[Records contained in a dataset]

%%

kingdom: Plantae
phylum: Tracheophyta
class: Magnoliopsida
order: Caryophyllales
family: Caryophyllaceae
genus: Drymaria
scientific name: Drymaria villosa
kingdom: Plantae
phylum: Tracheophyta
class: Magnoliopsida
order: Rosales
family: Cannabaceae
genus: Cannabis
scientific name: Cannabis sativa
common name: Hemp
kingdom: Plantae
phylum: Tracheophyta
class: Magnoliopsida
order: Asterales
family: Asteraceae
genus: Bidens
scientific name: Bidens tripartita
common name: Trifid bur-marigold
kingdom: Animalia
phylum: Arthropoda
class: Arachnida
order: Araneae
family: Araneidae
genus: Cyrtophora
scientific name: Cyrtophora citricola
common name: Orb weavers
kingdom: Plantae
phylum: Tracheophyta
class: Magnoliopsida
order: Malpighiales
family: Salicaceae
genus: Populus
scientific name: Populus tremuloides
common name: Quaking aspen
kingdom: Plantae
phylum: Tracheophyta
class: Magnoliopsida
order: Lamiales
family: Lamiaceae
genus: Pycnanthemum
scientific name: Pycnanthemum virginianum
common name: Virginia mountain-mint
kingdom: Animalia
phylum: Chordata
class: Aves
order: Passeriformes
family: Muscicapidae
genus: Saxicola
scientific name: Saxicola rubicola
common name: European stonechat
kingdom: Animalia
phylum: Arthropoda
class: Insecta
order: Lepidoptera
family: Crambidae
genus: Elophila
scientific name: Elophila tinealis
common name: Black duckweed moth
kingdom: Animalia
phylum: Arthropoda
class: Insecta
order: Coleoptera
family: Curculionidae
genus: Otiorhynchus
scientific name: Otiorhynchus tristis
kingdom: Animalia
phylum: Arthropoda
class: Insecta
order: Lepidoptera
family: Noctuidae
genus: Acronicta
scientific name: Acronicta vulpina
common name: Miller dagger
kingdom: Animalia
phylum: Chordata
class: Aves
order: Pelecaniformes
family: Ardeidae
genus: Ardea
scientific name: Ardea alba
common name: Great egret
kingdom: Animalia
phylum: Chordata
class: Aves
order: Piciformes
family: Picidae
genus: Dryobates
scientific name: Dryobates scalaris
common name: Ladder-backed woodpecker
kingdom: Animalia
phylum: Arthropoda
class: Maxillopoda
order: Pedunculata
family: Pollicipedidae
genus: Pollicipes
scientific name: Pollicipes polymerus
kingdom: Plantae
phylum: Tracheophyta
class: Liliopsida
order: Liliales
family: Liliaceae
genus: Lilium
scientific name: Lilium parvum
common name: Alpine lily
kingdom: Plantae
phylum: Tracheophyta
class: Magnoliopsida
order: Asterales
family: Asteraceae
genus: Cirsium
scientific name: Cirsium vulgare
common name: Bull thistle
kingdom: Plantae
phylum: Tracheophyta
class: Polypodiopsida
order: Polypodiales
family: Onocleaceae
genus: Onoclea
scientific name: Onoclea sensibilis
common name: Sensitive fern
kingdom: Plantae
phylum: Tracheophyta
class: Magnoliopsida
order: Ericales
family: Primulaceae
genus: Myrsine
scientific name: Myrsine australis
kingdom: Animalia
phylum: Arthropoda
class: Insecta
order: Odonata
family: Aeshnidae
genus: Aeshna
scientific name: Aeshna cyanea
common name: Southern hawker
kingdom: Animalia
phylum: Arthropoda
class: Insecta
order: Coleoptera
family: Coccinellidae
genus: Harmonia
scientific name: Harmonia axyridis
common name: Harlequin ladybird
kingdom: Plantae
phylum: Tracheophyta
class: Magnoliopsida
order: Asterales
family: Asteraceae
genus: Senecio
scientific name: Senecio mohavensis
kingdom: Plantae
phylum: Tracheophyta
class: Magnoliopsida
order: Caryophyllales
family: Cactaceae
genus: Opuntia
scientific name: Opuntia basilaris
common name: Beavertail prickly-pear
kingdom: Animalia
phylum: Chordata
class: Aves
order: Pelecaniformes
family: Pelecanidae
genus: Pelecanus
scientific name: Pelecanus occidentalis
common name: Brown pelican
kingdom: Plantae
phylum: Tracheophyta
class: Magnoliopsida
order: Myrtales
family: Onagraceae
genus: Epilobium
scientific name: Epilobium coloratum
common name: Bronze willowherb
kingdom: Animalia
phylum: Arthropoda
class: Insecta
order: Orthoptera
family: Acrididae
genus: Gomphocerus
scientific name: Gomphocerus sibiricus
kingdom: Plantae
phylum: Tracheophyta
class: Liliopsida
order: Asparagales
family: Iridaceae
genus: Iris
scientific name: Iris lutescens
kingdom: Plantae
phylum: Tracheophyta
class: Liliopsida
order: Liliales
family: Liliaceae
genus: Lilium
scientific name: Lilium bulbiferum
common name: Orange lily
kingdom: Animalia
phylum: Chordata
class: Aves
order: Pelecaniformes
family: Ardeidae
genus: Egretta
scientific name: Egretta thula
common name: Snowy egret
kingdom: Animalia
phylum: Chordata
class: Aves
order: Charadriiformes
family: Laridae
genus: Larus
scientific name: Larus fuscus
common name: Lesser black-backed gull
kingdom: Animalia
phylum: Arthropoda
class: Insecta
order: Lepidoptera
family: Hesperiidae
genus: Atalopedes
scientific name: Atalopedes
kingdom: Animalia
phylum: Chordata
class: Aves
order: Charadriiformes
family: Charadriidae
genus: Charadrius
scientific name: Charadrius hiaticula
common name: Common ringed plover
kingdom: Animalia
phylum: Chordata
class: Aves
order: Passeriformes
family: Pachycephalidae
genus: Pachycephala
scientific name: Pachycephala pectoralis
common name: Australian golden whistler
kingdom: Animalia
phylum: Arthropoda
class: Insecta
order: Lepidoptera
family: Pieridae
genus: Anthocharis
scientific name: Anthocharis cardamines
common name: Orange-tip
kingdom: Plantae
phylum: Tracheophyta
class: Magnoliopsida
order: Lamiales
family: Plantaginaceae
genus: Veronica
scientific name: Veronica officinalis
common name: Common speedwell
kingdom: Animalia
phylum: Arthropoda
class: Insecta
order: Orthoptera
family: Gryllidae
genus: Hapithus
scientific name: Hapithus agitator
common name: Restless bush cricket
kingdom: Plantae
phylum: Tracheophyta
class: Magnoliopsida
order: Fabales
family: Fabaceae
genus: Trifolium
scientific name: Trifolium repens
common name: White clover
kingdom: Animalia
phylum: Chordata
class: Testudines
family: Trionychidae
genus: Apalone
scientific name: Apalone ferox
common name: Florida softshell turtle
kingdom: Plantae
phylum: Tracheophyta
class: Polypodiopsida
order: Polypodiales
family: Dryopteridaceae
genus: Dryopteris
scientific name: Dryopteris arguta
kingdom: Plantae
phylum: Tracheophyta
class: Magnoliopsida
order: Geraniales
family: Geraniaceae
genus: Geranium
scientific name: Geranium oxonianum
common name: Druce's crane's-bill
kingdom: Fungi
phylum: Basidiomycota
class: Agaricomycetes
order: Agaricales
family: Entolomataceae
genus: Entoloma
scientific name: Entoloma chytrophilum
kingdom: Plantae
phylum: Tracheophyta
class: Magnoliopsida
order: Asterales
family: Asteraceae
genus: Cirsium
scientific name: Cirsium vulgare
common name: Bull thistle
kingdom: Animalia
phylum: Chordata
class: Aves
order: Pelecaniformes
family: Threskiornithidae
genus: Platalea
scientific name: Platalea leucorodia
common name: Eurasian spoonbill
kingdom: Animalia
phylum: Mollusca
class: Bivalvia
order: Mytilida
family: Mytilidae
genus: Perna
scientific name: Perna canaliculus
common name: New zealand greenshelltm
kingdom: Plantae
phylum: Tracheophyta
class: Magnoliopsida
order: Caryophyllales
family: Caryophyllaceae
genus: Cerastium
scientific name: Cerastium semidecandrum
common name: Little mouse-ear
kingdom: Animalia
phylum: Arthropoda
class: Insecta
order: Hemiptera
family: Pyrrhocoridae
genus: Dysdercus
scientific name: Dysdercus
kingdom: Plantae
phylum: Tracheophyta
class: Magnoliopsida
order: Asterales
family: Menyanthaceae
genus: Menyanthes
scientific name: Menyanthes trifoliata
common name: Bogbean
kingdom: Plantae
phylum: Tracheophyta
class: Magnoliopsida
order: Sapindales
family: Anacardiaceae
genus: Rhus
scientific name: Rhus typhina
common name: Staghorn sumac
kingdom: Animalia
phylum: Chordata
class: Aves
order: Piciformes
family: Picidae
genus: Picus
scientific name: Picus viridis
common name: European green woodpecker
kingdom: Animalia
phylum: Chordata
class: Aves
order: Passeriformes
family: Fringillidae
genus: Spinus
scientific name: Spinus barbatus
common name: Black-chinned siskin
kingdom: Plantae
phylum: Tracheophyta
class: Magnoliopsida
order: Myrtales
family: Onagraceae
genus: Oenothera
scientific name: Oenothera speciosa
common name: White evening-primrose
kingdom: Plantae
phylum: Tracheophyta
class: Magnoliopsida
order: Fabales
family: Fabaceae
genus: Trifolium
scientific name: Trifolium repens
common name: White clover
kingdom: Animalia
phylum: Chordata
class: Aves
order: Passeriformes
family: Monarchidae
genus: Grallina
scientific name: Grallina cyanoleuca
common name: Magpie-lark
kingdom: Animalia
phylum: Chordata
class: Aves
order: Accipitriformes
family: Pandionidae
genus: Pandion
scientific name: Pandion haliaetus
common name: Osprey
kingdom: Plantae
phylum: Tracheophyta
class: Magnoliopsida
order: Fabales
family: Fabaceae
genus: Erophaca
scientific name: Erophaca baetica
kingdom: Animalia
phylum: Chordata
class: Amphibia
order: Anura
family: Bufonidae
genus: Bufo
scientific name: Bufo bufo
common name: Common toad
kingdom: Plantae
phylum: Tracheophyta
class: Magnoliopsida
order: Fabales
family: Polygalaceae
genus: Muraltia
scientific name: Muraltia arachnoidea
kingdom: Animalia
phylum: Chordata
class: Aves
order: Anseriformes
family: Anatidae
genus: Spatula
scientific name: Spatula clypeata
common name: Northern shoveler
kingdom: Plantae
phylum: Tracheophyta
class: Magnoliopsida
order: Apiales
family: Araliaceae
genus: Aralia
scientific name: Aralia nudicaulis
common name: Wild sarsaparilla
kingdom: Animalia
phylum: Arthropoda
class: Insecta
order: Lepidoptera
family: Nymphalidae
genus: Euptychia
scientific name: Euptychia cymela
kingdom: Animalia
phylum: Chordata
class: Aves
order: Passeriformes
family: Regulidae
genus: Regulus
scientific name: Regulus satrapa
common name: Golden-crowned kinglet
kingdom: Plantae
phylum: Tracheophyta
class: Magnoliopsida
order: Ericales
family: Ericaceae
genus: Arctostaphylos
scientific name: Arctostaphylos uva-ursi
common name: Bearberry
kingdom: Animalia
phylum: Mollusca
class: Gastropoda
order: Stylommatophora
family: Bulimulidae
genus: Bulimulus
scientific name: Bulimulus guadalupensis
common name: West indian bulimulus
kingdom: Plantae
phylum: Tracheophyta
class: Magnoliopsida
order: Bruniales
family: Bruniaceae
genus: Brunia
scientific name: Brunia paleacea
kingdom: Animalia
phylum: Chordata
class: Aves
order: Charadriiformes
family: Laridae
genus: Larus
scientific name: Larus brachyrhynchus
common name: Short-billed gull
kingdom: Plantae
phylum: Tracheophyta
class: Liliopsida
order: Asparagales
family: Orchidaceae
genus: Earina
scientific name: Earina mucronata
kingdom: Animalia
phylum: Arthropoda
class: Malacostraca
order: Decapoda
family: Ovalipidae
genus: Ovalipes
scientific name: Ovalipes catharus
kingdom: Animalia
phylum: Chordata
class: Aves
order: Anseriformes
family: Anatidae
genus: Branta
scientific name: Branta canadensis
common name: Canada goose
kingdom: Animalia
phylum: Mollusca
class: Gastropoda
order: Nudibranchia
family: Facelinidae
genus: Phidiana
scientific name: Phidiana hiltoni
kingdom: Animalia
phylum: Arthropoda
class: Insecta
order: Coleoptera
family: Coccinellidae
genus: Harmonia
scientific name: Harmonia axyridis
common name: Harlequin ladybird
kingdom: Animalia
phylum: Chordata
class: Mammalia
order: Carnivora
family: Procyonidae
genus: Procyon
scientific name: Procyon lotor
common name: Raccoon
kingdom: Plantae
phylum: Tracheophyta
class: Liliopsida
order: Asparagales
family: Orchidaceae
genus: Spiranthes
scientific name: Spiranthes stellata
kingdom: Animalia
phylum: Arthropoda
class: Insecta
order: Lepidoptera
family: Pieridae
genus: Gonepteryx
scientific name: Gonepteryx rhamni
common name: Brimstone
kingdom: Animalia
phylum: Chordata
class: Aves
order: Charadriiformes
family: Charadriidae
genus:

%%

→ REQUIRED TASK: Please format the lines of the listing above, from the line with "genus: Spinus" up to and including the line with "family: Araliaceae", as a JSON list of strings with one string per line and any blank lines left out.

→ WRITTEN REPLY:
[
  "genus: Spinus",
  "scientific name: Spinus barbatus",
  "common name: Black-chinned siskin",
  "kingdom: Plantae",
  "phylum: Tracheophyta",
  "class: Magnoliopsida",
  "order: Myrtales",
  "family: Onagraceae",
  "genus: Oenothera",
  "scientific name: Oenothera speciosa",
  "common name: White evening-primrose",
  "kingdom: Plantae",
  "phylum: Tracheophyta",
  "class: Magnoliopsida",
  "order: Fabales",
  "family: Fabaceae",
  "genus: Trifolium",
  "scientific name: Trifolium repens",
  "common name: White clover",
  "kingdom: Animalia",
  "phylum: Chordata",
  "class: Aves",
  "order: Passeriformes",
  "family: Monarchidae",
  "genus: Grallina",
  "scientific name: Grallina cyanoleuca",
  "common name: Magpie-lark",
  "kingdom: Animalia",
  "phylum: Chordata",
  "class: Aves",
  "order: Accipitriformes",
  "family: Pandionidae",
  "genus: Pandion",
  "scientific name: Pandion haliaetus",
  "common name: Osprey",
  "kingdom: Plantae",
  "phylum: Tracheophyta",
  "class: Magnoliopsida",
  "order: Fabales",
  "family: Fabaceae",
  "genus: Erophaca",
  "scientific name: Erophaca baetica",
  "kingdom: Animalia",
  "phylum: Chordata",
  "class: Amphibia",
  "order: Anura",
  "family: Bufonidae",
  "genus: Bufo",
  "scientific name: Bufo bufo",
  "common name: Common toad",
  "kingdom: Plantae",
  "phylum: Tracheophyta",
  "class: Magnoliopsida",
  "order: Fabales",
  "family: Polygalaceae",
  "genus: Muraltia",
  "scientific name: Muraltia arachnoidea",
  "kingdom: Animalia",
  "phylum: Chordata",
  "class: Aves",
  "order: Anseriformes",
  "family: Anatidae",
  "genus: Spatula",
  "scientific name: Spatula clypeata",
  "common name: Northern shoveler",
  "kingdom: Plantae",
  "phylum: Tracheophyta",
  "class: Magnoliopsida",
  "order: Apiales",
  "family: Araliaceae"
]